Curso de Libras facilita o atendimento dos usuários em Venda Nova

29/10/2018 | 16:33 | atualizado em 05/11/2018 | 14:58
Onze alunos, entre eles três funcionários da Assistência Social do município de Belo Horizonte, participaram de um curso de Linguagem Brasileira de Sinais (Libras), oferecido no Centro de Referência em Assistência Social (CRAS) Mantiqueira, da região de Venda Nova. O curso tem a duração de 12 meses e é dado por um voluntário.

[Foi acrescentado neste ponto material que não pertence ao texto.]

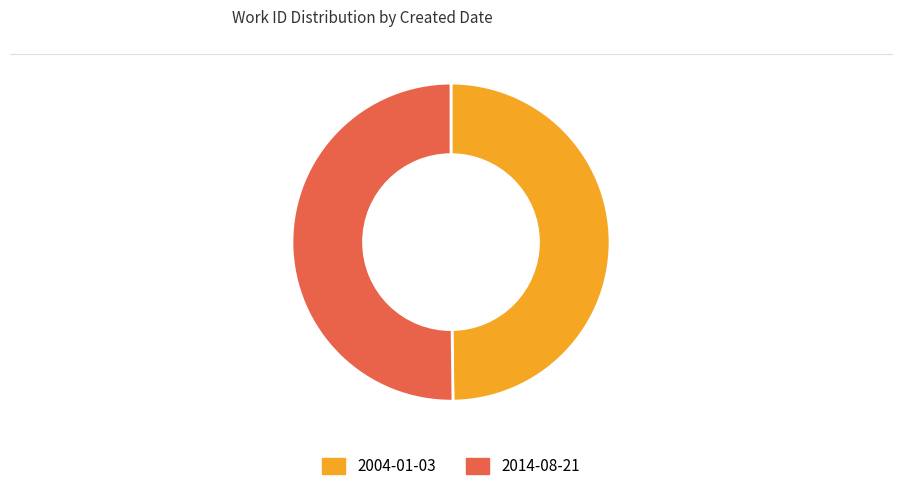

How many segments does this pie chart have?

2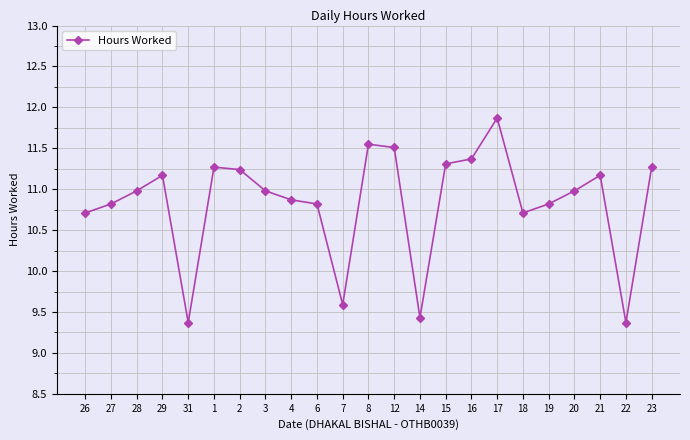

What is the difference between the values at 3 and 8?

0.6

Assistente social, Evanilde Santos Albino atua no Centro de Referência Especializado de Assistência Social de Venda Nova (CREAS-VN). Ela conta que conhecimento já está sendo colocado em prática, facilitando o atendimento dos deficientes que buscam o serviço, e tem sido motivo de orgulho para ela. “A importância de aprender essa linguagem é garantir na acolhida e atendimento à pessoa surda, um atendimento respeitoso, pois facilita a comunicação e proporciona a inclusão da pessoa surda na política de Assistência Social”, disse.
 

Peças com personagens do universo infantil

Como trabalho final de curso, os alunos montaram peças de teatro, em libras, e se apresentaram em diversos espaços da região de Venda Nova. Foram montadas duas peças curtas, uma sobre as princesas das histórias de Wall Disney e a outra sobre o seriado de TV “Chaves”. Enquanto os alunos, devidamente caracterizados na representação dos personagens, falavam em Libras, um narrador contava a história, em português.

Uma das apresentações aconteceu no auditório da Coordenadoria de Atendimento Regional Venda Nova (rua Érico Veríssimo, 1428, bairro Rio Branco), durante uma roda de conversa com pais de alunos com deficiência. A acompanhante pedagógica Alexa Fabrino, uma das responsáveis pela temática em Venda Nova, ficou encantada com o trabalho dos alunos. “A apresentação do teatro em libras ressalta a importância dessa linguagem no processo de inclusão social, é muito importante que as pessoas aprendam e que haja um incentivo, principalmente por parte das instituições de ensino. Nós é que estamos na condição de deficiência, por não sabermos a linguagem nacional de sinais”, afirmou. O teatro foi assistido também pelo deficiente auditivo Luiz Carlos, que trabalha como digitador na Gerência de Zoonoses (GERZO) de Venda Nova. Em Libras, ele contou que entendeu tudo, que o grupo se saiu muito bem.

As outras apresentações aconteceram na Escola Municipal Eliza Buzelin (EMEB), para um grupo de 98 alunos de 6 anos, e na UMEI Venda Nova para crianças de 3 anos, durante uma atividade de contação de histórias.